Data in this exercise: Begin
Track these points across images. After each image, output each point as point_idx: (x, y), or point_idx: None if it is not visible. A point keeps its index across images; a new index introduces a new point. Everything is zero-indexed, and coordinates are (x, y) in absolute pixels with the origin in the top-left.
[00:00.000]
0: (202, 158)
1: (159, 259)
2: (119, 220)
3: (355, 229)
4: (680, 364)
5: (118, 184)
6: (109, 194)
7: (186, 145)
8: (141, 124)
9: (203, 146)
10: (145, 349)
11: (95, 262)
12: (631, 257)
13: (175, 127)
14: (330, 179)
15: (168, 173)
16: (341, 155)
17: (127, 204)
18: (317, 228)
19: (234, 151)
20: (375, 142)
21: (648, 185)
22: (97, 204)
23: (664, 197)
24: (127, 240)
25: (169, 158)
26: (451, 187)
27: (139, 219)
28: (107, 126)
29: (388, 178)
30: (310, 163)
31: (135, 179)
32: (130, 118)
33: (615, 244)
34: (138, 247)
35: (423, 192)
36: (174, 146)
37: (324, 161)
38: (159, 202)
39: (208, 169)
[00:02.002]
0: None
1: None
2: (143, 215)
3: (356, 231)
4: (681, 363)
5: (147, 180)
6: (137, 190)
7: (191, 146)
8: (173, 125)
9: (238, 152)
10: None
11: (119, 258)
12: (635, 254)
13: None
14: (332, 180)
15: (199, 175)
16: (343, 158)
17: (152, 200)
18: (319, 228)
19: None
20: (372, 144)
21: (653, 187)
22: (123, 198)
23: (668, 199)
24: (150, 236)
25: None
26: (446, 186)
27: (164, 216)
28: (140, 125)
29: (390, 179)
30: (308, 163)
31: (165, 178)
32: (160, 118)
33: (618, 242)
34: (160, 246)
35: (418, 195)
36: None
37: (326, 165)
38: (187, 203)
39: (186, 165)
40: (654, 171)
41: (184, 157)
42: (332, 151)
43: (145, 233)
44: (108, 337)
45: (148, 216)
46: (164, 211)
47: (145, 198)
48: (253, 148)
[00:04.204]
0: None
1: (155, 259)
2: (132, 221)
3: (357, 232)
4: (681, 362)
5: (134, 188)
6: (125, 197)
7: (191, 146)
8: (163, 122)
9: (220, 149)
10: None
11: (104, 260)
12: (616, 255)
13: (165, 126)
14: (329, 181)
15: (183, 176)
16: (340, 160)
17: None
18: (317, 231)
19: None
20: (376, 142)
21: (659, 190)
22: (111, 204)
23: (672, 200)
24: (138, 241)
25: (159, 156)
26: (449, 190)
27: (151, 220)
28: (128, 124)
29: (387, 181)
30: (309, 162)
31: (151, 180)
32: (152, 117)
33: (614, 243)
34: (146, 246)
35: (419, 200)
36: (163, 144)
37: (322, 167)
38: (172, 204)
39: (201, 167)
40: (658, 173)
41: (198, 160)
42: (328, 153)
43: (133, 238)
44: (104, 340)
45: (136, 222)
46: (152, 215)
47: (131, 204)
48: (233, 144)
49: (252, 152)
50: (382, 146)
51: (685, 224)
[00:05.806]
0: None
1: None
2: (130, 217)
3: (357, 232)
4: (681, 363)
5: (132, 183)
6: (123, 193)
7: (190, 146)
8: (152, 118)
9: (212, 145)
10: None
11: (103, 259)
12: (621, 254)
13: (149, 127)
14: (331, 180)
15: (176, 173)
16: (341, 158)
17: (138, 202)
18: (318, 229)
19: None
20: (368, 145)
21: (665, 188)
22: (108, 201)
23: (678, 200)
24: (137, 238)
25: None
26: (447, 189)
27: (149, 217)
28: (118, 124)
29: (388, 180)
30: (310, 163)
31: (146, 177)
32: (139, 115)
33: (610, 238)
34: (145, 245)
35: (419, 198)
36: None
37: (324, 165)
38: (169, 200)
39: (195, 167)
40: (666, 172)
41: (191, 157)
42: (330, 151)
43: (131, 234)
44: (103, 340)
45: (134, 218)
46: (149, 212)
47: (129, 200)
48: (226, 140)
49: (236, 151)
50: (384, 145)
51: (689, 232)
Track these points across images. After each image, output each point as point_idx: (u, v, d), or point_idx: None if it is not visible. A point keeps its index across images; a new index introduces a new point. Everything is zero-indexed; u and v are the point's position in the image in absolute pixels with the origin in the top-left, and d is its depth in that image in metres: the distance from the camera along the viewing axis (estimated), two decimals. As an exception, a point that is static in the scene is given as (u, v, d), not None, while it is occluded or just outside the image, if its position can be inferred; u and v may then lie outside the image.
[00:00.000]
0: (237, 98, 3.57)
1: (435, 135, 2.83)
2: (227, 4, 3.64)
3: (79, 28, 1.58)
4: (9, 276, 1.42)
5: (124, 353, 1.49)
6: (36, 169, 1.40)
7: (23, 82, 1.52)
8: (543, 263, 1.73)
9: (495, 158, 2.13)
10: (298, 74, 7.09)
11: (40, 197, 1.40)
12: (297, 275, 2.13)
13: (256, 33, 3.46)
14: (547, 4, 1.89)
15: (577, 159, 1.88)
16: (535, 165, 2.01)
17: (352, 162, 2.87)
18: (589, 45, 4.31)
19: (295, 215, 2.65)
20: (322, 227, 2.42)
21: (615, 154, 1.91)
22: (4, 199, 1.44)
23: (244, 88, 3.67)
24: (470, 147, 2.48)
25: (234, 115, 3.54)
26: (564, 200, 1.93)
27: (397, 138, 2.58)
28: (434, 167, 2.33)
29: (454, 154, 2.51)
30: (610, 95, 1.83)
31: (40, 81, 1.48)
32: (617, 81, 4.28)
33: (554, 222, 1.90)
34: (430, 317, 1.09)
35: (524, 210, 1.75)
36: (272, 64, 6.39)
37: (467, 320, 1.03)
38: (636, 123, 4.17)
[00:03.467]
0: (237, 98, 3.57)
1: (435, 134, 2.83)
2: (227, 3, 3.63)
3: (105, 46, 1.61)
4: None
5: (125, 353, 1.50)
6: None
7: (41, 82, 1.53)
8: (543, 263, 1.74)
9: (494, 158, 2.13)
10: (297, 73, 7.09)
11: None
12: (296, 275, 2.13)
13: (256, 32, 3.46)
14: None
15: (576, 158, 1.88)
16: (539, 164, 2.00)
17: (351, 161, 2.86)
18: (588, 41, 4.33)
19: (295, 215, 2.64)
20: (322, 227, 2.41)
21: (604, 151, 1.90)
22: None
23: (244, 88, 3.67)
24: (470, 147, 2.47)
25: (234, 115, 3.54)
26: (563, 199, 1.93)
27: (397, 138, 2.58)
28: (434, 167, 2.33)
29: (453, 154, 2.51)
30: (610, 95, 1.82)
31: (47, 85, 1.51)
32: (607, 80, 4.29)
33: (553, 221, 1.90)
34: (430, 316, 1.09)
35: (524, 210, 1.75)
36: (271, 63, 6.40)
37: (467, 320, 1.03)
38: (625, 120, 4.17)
Data in this exercise: End
▶ [What is being asked] What you write must match the material above exactly and in full.

▶ [Written reply]
Track these points across images. After each image, output each point as point_idx: (x, y), or point_idx: None if it is not visible. A point keeps its index across images; a new index introduces a new point. Everything is zero-indexed, and coordinates are (x, y) in absolute pixels with the origin in the top-left.
[00:00.000]
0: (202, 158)
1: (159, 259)
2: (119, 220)
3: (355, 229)
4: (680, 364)
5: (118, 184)
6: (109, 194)
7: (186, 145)
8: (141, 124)
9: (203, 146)
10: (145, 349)
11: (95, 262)
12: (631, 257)
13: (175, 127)
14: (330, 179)
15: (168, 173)
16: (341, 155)
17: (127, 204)
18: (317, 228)
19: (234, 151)
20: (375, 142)
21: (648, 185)
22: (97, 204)
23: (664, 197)
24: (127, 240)
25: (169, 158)
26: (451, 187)
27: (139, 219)
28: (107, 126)
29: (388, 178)
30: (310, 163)
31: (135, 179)
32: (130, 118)
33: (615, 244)
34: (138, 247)
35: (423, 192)
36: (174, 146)
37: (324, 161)
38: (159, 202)
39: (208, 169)
[00:02.002]
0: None
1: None
2: (143, 215)
3: (356, 231)
4: (681, 363)
5: (147, 180)
6: (137, 190)
7: (191, 146)
8: (173, 125)
9: (238, 152)
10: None
11: (119, 258)
12: (635, 254)
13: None
14: (332, 180)
15: (199, 175)
16: (343, 158)
17: (152, 200)
18: (319, 228)
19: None
20: (372, 144)
21: (653, 187)
22: (123, 198)
23: (668, 199)
24: (150, 236)
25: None
26: (446, 186)
27: (164, 216)
28: (140, 125)
29: (390, 179)
30: (308, 163)
31: (165, 178)
32: (160, 118)
33: (618, 242)
34: (160, 246)
35: (418, 195)
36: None
37: (326, 165)
38: (187, 203)
39: (186, 165)
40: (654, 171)
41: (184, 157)
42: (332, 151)
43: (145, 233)
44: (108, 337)
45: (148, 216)
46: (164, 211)
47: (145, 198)
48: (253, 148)
[00:04.204]
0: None
1: (155, 259)
2: (132, 221)
3: (357, 232)
4: (681, 362)
5: (134, 188)
6: (125, 197)
7: (191, 146)
8: (163, 122)
9: (220, 149)
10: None
11: (104, 260)
12: (616, 255)
13: (165, 126)
14: (329, 181)
15: (183, 176)
16: (340, 160)
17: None
18: (317, 231)
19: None
20: (376, 142)
21: (659, 190)
22: (111, 204)
23: (672, 200)
24: (138, 241)
25: (159, 156)
26: (449, 190)
27: (151, 220)
28: (128, 124)
29: (387, 181)
30: (309, 162)
31: (151, 180)
32: (152, 117)
33: (614, 243)
34: (146, 246)
35: (419, 200)
36: (163, 144)
37: (322, 167)
38: (172, 204)
39: (201, 167)
40: (658, 173)
41: (198, 160)
42: (328, 153)
43: (133, 238)
44: (104, 340)
45: (136, 222)
46: (152, 215)
47: (131, 204)
48: (233, 144)
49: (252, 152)
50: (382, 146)
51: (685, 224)
[00:05.806]
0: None
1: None
2: (130, 217)
3: (357, 232)
4: (681, 363)
5: (132, 183)
6: (123, 193)
7: (190, 146)
8: (152, 118)
9: (212, 145)
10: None
11: (103, 259)
12: (621, 254)
13: (149, 127)
14: (331, 180)
15: (176, 173)
16: (341, 158)
17: (138, 202)
18: (318, 229)
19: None
20: (368, 145)
21: (665, 188)
22: (108, 201)
23: (678, 200)
24: (137, 238)
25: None
26: (447, 189)
27: (149, 217)
28: (118, 124)
29: (388, 180)
30: (310, 163)
31: (146, 177)
32: (139, 115)
33: (610, 238)
34: (145, 245)
35: (419, 198)
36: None
37: (324, 165)
38: (169, 200)
39: (195, 167)
40: (666, 172)
41: (191, 157)
42: (330, 151)
43: (131, 234)
44: (103, 340)
45: (134, 218)
46: (149, 212)
47: (129, 200)
48: (226, 140)
49: (236, 151)
50: (384, 145)
51: (689, 232)
Track these points across images. After each image, output each point as point_idx: (u, v, d), or point_idx: None if it is not visible. A point keeps its index across images; a new index introduces a new point. Everything is zero-indexed; u and v are the point's position in the image in absolute pixels with the origin in the top-left, and d is its depth in that image in metres: the distance from the camera along the viewing axis (estimated), two decimals. As an exception, a point that is static in the scene is given as (u, v, d), not None, while it is occluded or just outside the image, if its position can be inferred; u and v may then lie outside the image.
[00:00.000]
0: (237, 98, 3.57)
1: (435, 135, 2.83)
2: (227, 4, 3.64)
3: (79, 28, 1.58)
4: (9, 276, 1.42)
5: (124, 353, 1.49)
6: (36, 169, 1.40)
7: (23, 82, 1.52)
8: (543, 263, 1.73)
9: (495, 158, 2.13)
10: (298, 74, 7.09)
11: (40, 197, 1.40)
12: (297, 275, 2.13)
13: (256, 33, 3.46)
14: (547, 4, 1.89)
15: (577, 159, 1.88)
16: (535, 165, 2.01)
17: (352, 162, 2.87)
18: (589, 45, 4.31)
19: (295, 215, 2.65)
20: (322, 227, 2.42)
21: (615, 154, 1.91)
22: (4, 199, 1.44)
23: (244, 88, 3.67)
24: (470, 147, 2.48)
25: (234, 115, 3.54)
26: (564, 200, 1.93)
27: (397, 138, 2.58)
28: (434, 167, 2.33)
29: (454, 154, 2.51)
30: (610, 95, 1.83)
31: (40, 81, 1.48)
32: (617, 81, 4.28)
33: (554, 222, 1.90)
34: (430, 317, 1.09)
35: (524, 210, 1.75)
36: (272, 64, 6.39)
37: (467, 320, 1.03)
38: (636, 123, 4.17)
[00:03.467]
0: (237, 98, 3.57)
1: (435, 134, 2.83)
2: (227, 3, 3.63)
3: (105, 46, 1.61)
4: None
5: (125, 353, 1.50)
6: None
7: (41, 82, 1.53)
8: (543, 263, 1.74)
9: (494, 158, 2.13)
10: (297, 73, 7.09)
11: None
12: (296, 275, 2.13)
13: (256, 32, 3.46)
14: None
15: (576, 158, 1.88)
16: (539, 164, 2.00)
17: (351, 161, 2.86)
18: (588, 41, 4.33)
19: (295, 215, 2.64)
20: (322, 227, 2.41)
21: (604, 151, 1.90)
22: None
23: (244, 88, 3.67)
24: (470, 147, 2.47)
25: (234, 115, 3.54)
26: (563, 199, 1.93)
27: (397, 138, 2.58)
28: (434, 167, 2.33)
29: (453, 154, 2.51)
30: (610, 95, 1.82)
31: (47, 85, 1.51)
32: (607, 80, 4.29)
33: (553, 221, 1.90)
34: (430, 316, 1.09)
35: (524, 210, 1.75)
36: (271, 63, 6.40)
37: (467, 320, 1.03)
38: (625, 120, 4.17)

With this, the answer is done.